Hussein Chalayan (né en 1970) compte parmi les créateurs de mode les plus originaux de Grande Bretagne.
Paradoxalement, la mode ne l'intéresse pas en tant que telle. Les créations de Chalayan se concentrent avant tout sur la façon dont fonctionne le corps au sein du monde qui l'entoure, tant en terme d'espaces physique, de volume que d'environnement, sans oublier le contexte socioculturel qui l'influence. Il n'est donc pas très surprenant d'apprendre que Hussein Chalayan a failli devenir architecte. D'ailleurs ses vêtements sont empreints d'une telle rigueur technique et d'une telle précision qu'ils semblent parfois presque architectoniques. Pourtant le travail de Chalayan est loin d'être froid, il est également très apprécié pour ses défilés, qui délaissent le podium traditionnel au profit de mises en scène spectaculaires qui abolissent les frontières entre mode, design, performance et art, souvent avec une grande émotion.
Chalayan fait sensation avec sa désormais célèbre collection de fin d'études « Buried » à Central Saint Martin en 1993, mais ses vrais débuts londoniens n'ont lieu qu'en mars 1995. Depuis il a remporté deux fois le prix de « British Designer of the Year » en 1999 et en l'an 2000. Les collections et les défilés de Chalayan tournent souvent autour des thèmes du déplacement et de l'identité, de l'isolement et de l'oppression.
Chalayan a ainsi pu évoquer la question du voile islamique et de la diaspora des réfugiés (parallèlement, sa vie et son identité ont subi les conséquences de son propre déplacement : né à Nicosie de parents turcs-chypriotes, Chalayan a quitté l'île gréco turque de Chypre pour venir étudier en Angleterre lorsqu'il avait 12 ans).
Une fois son entreprise restructurée à la suite de problèmes financiers, Chalayan commence à présenter ses collections à Paris en octobre 2001. En 2002, il a été nommé styliste d'Asprey, pour qui il a dessiné une ligne de prêt à porter.
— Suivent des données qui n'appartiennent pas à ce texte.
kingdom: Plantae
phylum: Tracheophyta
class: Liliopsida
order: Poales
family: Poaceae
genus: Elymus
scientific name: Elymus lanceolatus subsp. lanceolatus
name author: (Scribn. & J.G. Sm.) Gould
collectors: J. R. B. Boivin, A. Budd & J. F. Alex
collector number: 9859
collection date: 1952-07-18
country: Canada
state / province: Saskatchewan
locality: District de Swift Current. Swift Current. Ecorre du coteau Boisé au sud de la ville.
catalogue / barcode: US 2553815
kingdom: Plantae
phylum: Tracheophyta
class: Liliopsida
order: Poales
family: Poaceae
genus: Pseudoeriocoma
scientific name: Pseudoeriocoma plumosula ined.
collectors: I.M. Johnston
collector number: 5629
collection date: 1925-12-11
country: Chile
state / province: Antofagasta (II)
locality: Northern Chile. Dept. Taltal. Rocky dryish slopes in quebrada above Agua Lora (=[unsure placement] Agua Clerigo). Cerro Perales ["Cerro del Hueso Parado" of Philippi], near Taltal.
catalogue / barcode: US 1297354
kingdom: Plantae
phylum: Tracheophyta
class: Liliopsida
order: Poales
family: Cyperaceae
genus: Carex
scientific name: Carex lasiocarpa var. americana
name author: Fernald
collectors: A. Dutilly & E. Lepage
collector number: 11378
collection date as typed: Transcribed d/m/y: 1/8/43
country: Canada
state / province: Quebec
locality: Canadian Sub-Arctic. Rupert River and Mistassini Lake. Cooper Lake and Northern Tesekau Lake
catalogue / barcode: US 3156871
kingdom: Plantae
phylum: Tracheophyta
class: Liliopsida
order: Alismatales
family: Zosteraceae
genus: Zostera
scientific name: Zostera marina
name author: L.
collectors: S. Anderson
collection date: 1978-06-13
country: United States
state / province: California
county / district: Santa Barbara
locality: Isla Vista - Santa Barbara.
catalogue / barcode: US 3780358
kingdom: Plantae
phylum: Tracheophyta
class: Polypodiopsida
Conceptuel, toujours. A tel point que les recherches de ce jeune ? 34 ans ? designer ont déjà fait l'objet d'une rétrospective au musée de Groningue (Pays-Bas).
En ce qui concerne son dernier défilé, Hussein Chalayan ne s'est pas privé d'explications alambiquées sur l'origine des motifs ornant les tapis dont il a façonné des manteaux-matriochka encaissant la tête et les épaules de ses mannequins, créés semble-t-il à partir d'un décodage sonique de séquences ADN… Paradoxalement, dans l'hôtel particulier où il présentait sa collection, ce sont des vêtements sensuels, empruntant à la haute couture ses matériaux précieux ? chantilly, plumes d'autruche, mousseline ? et ses codes de coupe, notamment les volumes à la Balenciaga. Tout se passe comme si Hussein Chalayan rusait avec son propre désir de mode et d'élégance en le passant au tamis d'un discours expérimental. Le résultat témoigne d'une véritable et émouvante maturité. C'est beau, tout simplement. Avec l'inspiration venant de diverses disciplines telles que l'architecture, la philosophie et l'anthropologie, son oeuvre peut être situé à l'interface entre la mode et l'art. Chalayan appartient aux couturiers les plus innovateurs, les plus expérimentaux et conceptuels d'aujourd'hui.